If you disagree and think there is some other important difference, please elaborate on it. Please answer the question or admit the truth of this.
I also said:
* " No there is one other, terrible difference: You get the standard "supply package" which has many things you don't want that you must try to find someone who loves them and wants more to barter with. - No convenient money and grocery stores where you buy what you want. For example the standard supply package probably has some canned or dried meat, but no fresh yogurt - big problem for me. "
But you have modified (or made more clear) that your supply depots are really grocery stores, with all sorts of different items on shelves and in refrigerated cases. I. e. When I get my "supply package" I open it and put the items I don't want /can't use (like diapers) lose in the grocery store's shopping cart and go to the clerk at the cold case where the yogurt is, and ask her/ him how many small yoghurt cups my two cans of beef and packager of dried beef are worth and get to swap immediately, no need to use the internet to find someone, perhaps three states away, who wants more meat than is in the standard "healthy mix" of foods in the standard supply package, and also who makes fresh yogurt he will give me.
This modification of your stated plan (a clerk at various stations in what effectively is a grocery store), is an improvement, but a costly one in man-hours wasted for many "product exchange clerks."

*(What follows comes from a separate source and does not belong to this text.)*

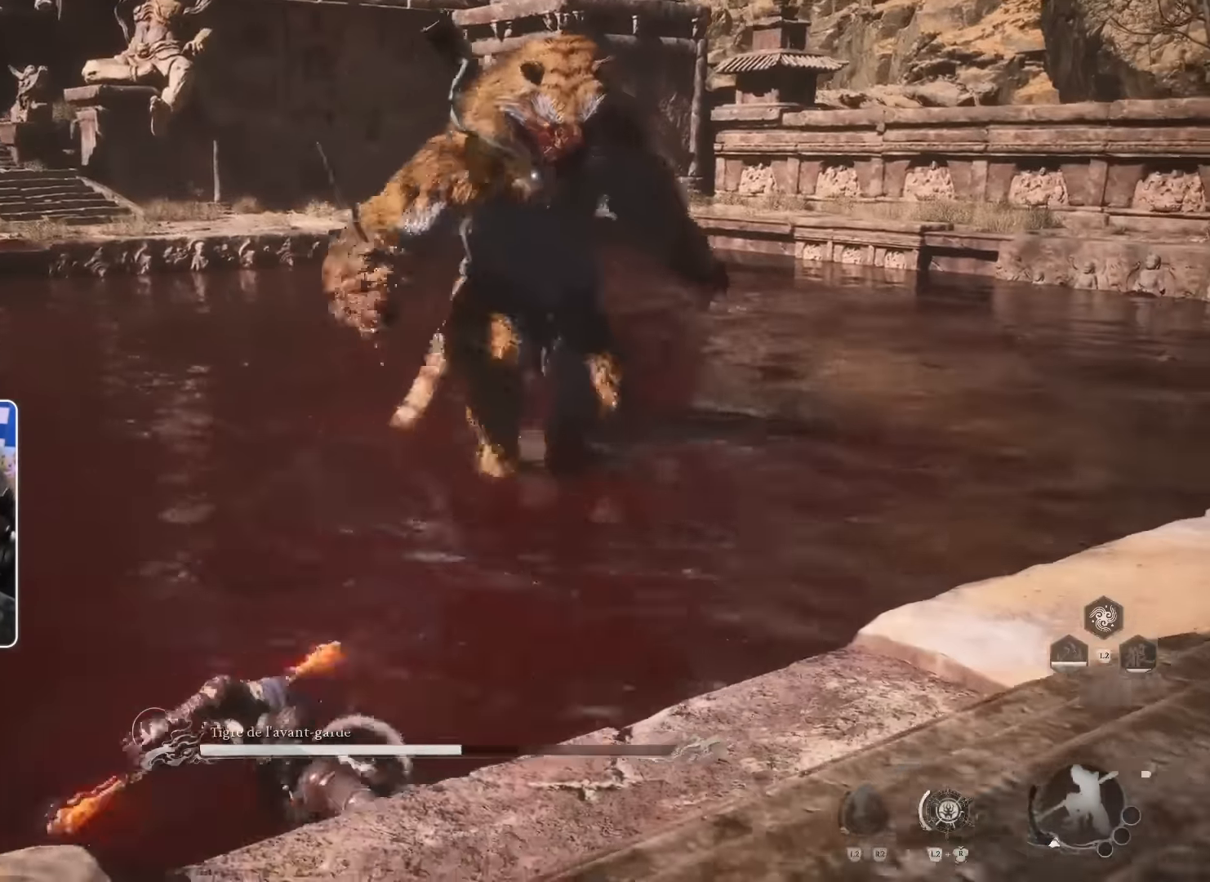
{"dt_ms": 500, "buttons": [], "left_stick": "down-left", "right_stick": "center", "events": [[67, "left_stick", "center"], [217, "left_stick", "down-left"]]}
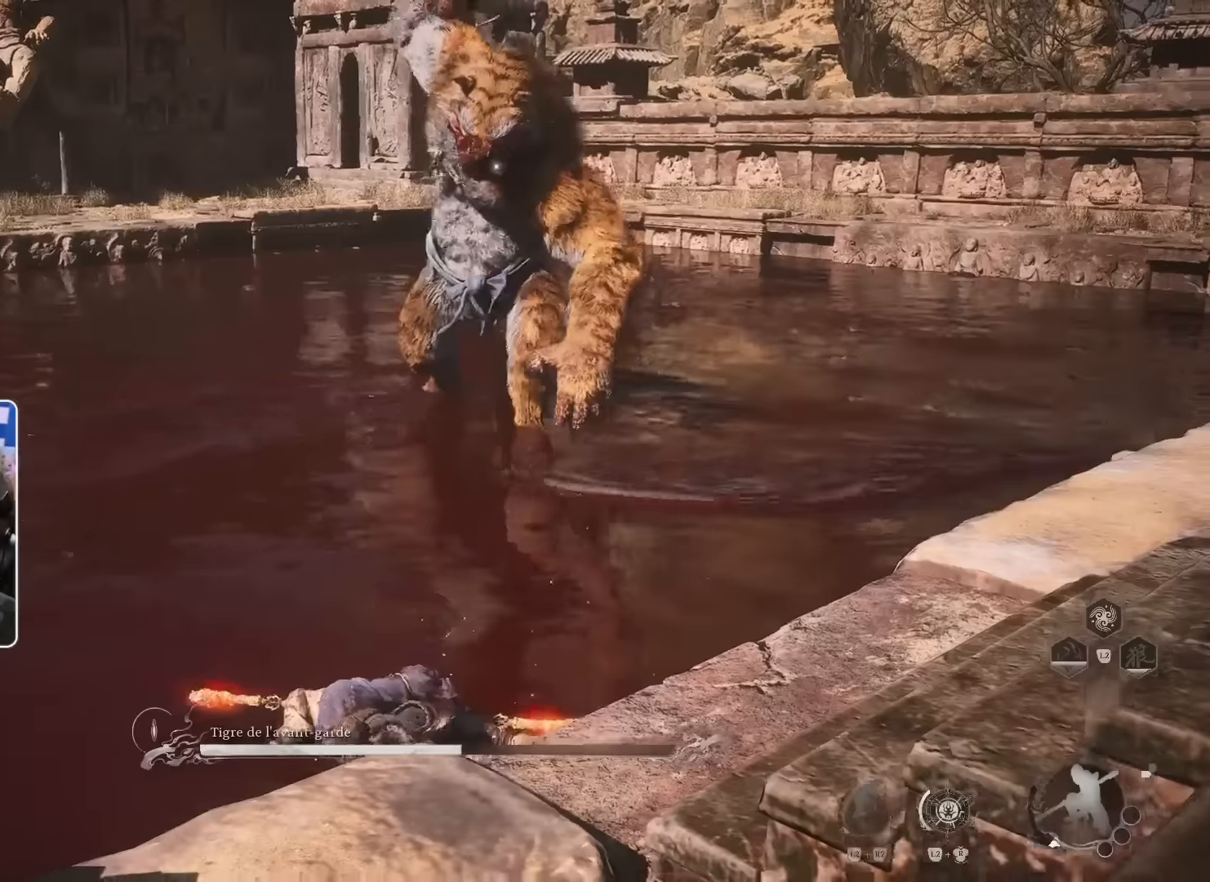
{"dt_ms": 500, "buttons": [], "left_stick": "down-left", "right_stick": "center", "events": []}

... (1) The "Supply Package" is just value given to what each individual will be allowed each month. While there might be some pre-prepared supply packages, it's not like these packages will sit in a warehouse spoiling. Obviously, refrigerated items will be refrigerated and available for inclusion with non-perishable items in supply packages. (2) There is no need to barter because, chances are, the person who has what you want, got it from a cooperative distribution center, which are partly set up for the exchange and swapping of cooperatively produced goods.
On (1): Glad you finally realize that the "supply package" is not as originally described a box of the things the average person needs for a minimum (or better if the community can produce more for all) living standard BUT a VALUE which is divisible into many smaller values, much like 100 dollar bills are. You also now admit that to get this value one must work (contribute their energy is way you like to say this) some minimum amount each month. Just to make discussion easier, I assume the std value package is worth 200 hours of labor energy and a small can of beef/noodle soup, BNS, has value of 15 minutes. As everyone's "$-rate" is the same this 200 hour value could be equally well stated as 200 dollars and as 800 BNS = 200 hours = 200 dollars or one can of BNS has value in terms of dollars of 25 cents.
On (2): Yes with exchange points within the Supply Depot, staffed by helpful "exchange clerks" there is no need for barter; but I note that with only a few clerks (or even none with automation like now exists at Home Depot stores), not many at various points within the exchange area, the many wasted man-hours of "exchange clerks" needed in the "grocery store exchange section" of the supply depot COULD BE AVOIDED, if system were like now: Just take your shopping cart thru the grocery store filling it ONLY with the items you want and when done go to the check-out area and pay with dollars (usually electrons ones via your charge card)
Please explain to me why pushing my cart with BNS etc. in it to the yogurt area, etc. to exchange BNS etc. for other things I want that are not in the STD supply package, making exchanges at all these different locations within the "exchange area" and wasting many clerk man-hours at the various exchange points (in addition to wasting more of my own time) is better than the current easy to use system where you shop for what you want and pay with money at the check-out area.